*Task brief*. Reproduce each of the following lines word for word, leaving out the pictures.

(Text data extracted from pages)

┌──

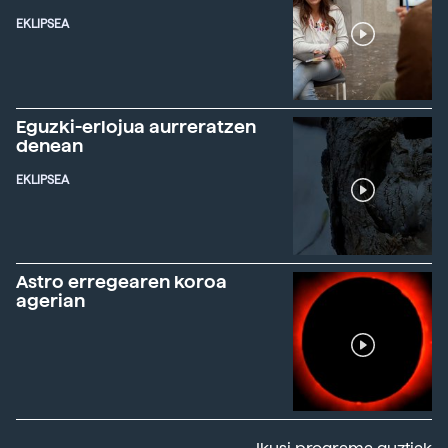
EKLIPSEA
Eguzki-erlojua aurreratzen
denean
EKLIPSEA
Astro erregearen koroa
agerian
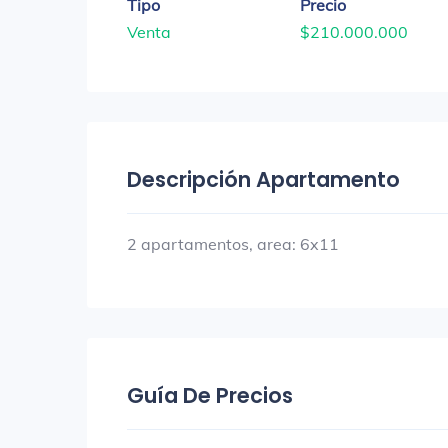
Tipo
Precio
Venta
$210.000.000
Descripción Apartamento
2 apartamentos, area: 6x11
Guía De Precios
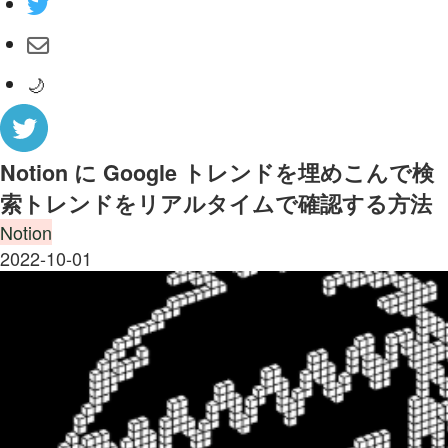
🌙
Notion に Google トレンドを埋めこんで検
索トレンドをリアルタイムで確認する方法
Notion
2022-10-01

└──

*Output below*.
EKLIPSEA
Eguzki-erlojua aurreratzen
denean
EKLIPSEA
Astro erregearen koroa
agerian
Tipo
Precio
Venta
$210.000.000
Descripción Apartamento
2 apartamentos, area: 6x11
Guía De Precios
🌙
Notion に Google トレンドを埋めこんで検
索トレンドをリアルタイムで確認する方法
Notion
2022-10-01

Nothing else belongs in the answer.